Going back to flooding, there is a growing appreciation that just building higher conventional defences isn’t enough or indeed desirable. They will always play a critical role in the range of different measures needed to manage flood risk but other measures well outside the immediate control of bodies like the Environment Agency must come into play.

Government planning policies must drive the integration of semi-natural features which soak up and store flood water at the surface but out of harm’s way. So called sustainable drainage systems – planted ‘rain gardens’ in streets, green roofs or temporary ponds in communal open spaces – can store rainwater in urban areas so that it doesn’t either cause local flash flooding or flow too quickly into drains then rivers, raising flood risk to people downstream. And they can clean air, reduce the impact of heatwaves and improve the look of our urban places to boot.

Elsewhere farmers can be encouraged and financially supported to manage their land in a way which will help lower carbon emissions, recover wildlife and reduce flood risk. Extensive tree planting and managing land for temporary flood storage, driven through a forward-thinking new replacement to the European Common Agricultural Policy subsidy regime would improve our landscape, whilst delivering necessary carbon reduction and improved biodiversity.

So, pledges of £1 billion a year are very encouraging. Flooding by definition never comes at a good time, but its occurrence in a general election campaign could achieve increases in investment that would otherwise not necessarily be seen, and ultimately benefit those communities affected this time, as well as others at risk.
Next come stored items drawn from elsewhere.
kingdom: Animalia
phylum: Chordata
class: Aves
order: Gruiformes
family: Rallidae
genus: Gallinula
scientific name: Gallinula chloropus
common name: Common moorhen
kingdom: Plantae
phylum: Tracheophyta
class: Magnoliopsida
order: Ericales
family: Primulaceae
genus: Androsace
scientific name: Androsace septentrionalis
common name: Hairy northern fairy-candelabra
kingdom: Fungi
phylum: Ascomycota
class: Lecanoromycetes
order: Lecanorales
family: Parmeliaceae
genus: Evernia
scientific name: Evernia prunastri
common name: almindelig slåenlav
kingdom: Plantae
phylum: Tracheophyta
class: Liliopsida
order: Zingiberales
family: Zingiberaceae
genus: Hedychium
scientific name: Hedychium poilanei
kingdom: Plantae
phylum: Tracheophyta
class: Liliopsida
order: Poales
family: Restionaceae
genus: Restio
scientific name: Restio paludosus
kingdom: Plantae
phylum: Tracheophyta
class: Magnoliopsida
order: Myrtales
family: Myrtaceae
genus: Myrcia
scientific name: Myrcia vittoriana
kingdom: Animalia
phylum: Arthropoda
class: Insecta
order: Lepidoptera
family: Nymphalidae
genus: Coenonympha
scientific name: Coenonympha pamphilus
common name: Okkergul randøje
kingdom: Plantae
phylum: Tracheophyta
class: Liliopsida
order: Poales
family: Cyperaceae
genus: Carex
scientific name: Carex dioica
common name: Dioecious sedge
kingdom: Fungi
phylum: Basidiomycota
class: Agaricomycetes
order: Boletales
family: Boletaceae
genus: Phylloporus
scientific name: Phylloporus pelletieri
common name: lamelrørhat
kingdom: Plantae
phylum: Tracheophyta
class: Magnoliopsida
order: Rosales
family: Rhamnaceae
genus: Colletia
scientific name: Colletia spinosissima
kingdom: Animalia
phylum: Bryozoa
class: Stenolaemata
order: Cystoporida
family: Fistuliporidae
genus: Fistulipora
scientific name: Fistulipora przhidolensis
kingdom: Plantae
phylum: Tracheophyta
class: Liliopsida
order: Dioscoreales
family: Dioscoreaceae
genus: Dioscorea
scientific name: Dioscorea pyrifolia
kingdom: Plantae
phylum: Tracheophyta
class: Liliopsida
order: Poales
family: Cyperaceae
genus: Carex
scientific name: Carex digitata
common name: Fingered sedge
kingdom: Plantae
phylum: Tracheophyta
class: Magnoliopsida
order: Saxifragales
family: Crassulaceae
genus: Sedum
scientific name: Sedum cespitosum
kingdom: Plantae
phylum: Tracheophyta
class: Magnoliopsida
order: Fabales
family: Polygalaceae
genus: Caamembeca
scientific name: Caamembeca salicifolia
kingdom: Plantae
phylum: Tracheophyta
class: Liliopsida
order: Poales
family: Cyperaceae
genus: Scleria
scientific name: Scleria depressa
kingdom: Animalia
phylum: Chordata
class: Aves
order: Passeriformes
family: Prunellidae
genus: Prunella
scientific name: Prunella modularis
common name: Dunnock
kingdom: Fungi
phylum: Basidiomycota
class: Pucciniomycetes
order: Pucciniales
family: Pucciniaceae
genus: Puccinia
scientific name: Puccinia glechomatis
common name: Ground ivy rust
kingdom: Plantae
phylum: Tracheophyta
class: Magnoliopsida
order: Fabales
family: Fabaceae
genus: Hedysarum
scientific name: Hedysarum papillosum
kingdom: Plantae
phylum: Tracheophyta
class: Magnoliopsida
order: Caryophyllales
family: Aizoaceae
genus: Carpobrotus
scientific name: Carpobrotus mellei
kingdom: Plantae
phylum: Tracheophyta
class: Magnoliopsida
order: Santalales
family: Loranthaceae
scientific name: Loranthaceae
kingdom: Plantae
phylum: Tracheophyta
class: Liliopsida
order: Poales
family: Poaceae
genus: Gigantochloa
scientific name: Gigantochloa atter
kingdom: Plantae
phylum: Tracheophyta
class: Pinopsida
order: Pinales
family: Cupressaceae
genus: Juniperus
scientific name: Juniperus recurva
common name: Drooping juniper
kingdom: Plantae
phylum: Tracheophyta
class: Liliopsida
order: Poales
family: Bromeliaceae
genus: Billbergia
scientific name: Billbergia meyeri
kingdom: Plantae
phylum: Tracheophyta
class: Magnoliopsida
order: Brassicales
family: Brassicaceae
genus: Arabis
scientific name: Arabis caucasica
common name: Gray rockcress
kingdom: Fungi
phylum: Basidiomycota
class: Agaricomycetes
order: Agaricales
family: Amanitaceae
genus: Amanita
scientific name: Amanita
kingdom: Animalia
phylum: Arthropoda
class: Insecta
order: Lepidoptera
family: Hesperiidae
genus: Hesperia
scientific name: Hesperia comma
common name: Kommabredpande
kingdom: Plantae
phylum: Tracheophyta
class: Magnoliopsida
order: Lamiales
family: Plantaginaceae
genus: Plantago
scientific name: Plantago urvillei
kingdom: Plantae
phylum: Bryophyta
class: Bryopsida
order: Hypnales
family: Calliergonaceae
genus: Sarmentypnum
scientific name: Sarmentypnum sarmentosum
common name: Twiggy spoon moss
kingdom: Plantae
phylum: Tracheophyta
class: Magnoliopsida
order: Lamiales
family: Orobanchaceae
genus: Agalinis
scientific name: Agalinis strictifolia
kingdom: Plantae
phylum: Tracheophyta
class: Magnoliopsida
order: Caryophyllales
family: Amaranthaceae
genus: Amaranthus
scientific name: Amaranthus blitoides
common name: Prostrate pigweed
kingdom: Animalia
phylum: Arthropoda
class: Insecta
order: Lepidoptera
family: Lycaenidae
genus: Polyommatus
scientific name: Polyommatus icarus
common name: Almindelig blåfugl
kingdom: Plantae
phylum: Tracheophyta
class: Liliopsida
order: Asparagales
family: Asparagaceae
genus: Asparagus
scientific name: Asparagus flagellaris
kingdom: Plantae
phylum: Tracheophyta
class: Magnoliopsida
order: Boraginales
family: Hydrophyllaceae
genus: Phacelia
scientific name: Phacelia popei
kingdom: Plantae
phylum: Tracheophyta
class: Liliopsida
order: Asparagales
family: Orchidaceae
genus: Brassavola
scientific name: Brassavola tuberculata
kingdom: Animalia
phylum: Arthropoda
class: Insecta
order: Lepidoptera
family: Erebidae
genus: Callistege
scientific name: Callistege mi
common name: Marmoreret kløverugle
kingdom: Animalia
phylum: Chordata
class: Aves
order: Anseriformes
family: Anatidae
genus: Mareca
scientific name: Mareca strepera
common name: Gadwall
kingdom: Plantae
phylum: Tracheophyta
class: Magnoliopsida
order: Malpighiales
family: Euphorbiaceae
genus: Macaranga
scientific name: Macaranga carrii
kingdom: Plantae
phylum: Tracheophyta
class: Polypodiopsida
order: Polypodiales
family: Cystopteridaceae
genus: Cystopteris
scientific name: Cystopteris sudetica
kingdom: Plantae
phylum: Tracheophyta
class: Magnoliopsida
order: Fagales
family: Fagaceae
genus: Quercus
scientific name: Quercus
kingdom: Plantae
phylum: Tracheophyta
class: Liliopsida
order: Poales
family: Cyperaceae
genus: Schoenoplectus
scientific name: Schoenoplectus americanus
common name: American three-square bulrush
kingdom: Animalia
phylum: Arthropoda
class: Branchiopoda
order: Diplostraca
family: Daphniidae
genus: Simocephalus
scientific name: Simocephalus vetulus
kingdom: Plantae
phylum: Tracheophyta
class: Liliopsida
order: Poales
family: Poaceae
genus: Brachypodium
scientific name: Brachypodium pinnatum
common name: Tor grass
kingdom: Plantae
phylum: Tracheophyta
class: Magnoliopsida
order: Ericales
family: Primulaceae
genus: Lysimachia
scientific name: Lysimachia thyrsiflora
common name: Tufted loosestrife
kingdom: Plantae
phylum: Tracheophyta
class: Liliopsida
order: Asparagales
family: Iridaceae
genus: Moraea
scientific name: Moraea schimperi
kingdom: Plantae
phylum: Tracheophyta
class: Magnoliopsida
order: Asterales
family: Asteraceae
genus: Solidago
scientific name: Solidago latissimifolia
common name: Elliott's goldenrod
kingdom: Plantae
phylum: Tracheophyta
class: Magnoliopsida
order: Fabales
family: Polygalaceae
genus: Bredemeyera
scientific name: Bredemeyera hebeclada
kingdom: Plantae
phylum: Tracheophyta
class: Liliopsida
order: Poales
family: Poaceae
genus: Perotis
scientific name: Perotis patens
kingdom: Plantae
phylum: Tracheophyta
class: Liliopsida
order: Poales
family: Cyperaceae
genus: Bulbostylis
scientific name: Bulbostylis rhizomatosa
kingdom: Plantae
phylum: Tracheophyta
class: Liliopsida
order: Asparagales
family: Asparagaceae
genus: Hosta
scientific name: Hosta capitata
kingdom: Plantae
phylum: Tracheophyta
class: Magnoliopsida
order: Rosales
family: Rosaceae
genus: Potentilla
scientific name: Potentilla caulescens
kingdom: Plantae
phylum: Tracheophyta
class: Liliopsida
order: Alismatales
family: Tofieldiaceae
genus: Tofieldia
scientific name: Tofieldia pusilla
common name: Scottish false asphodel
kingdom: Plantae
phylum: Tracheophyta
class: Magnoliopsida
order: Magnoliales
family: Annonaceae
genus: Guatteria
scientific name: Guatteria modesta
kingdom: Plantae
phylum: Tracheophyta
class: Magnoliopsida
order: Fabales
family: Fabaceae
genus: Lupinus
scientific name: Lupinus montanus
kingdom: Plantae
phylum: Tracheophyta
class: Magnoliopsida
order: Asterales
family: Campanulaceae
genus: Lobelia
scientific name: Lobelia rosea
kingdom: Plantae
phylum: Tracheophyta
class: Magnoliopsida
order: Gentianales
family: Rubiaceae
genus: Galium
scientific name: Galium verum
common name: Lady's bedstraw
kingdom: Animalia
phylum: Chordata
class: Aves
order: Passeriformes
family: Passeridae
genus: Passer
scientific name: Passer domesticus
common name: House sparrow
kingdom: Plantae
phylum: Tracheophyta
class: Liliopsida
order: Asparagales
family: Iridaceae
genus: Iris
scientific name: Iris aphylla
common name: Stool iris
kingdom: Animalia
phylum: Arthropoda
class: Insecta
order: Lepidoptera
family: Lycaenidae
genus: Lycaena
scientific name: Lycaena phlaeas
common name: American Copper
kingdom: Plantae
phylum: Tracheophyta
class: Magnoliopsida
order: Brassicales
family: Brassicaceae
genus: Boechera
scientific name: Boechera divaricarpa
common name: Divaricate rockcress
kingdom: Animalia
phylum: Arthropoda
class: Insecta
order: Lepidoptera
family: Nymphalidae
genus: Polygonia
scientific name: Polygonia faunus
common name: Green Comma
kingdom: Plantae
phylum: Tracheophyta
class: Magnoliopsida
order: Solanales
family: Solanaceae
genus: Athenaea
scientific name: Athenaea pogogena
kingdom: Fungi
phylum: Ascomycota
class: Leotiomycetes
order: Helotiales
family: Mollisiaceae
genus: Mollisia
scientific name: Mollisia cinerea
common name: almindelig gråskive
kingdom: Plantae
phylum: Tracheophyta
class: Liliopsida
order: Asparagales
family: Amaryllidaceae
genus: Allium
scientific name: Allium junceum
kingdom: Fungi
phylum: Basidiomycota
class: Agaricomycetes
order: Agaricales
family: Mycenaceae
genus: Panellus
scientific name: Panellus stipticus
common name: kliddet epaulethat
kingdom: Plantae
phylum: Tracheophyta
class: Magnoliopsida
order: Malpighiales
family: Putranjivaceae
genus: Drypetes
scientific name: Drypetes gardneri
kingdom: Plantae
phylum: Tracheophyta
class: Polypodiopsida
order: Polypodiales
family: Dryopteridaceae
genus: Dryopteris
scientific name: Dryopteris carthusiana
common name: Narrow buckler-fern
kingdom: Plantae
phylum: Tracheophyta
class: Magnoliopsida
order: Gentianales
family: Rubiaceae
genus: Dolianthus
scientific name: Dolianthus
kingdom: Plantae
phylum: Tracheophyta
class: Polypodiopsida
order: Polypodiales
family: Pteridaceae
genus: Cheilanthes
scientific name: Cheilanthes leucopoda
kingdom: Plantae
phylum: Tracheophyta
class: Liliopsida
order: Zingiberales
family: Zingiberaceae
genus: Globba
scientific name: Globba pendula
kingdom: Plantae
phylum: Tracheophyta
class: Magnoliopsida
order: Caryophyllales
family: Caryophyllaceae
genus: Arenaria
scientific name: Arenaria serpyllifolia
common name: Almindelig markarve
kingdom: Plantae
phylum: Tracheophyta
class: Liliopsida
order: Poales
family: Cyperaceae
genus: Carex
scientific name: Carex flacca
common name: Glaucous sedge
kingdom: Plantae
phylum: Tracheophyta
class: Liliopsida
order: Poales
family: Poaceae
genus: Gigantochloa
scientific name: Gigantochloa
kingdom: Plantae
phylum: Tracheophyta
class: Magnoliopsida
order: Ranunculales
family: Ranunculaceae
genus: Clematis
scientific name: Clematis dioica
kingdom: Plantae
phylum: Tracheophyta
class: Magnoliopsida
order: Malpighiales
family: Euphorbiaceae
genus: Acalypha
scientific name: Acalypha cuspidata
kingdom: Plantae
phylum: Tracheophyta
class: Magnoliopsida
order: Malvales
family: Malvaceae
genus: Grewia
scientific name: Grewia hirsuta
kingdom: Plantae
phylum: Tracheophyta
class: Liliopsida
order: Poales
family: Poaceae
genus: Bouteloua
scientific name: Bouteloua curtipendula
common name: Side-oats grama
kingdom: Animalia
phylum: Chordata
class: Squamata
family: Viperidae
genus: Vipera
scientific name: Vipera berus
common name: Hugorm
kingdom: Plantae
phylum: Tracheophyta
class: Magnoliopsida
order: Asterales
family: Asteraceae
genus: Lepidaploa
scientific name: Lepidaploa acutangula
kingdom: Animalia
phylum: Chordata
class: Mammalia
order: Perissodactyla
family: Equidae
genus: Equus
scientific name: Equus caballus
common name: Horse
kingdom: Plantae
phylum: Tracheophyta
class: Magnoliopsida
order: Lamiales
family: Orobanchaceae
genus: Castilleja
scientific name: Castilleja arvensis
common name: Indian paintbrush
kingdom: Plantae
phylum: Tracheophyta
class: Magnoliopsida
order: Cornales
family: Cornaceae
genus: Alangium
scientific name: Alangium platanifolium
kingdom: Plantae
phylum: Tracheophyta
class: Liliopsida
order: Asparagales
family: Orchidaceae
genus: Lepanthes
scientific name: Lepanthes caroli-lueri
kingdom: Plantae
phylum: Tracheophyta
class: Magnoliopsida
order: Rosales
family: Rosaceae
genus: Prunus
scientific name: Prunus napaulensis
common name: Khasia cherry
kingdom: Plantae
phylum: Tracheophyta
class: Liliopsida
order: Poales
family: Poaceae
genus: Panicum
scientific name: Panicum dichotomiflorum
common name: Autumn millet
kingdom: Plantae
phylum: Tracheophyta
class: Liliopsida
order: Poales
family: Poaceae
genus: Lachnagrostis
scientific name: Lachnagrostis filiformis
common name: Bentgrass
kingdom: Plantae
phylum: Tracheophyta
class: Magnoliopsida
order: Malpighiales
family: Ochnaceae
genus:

But £1bn isn’t enough. Other funding streams and areas of government policy need to focus more intently on climate adaptation to add considerable extra value to flood protection budgets. We also need longer-term certainty attached to budgets so that the organisations who use them can plan properly and deliver defences and other measures most efficiently. It’s not necessarily always about more, but better.


Terry Fuller is Chief Executive of CIWEM and has 30 years’ experience in flood and coastal risk management.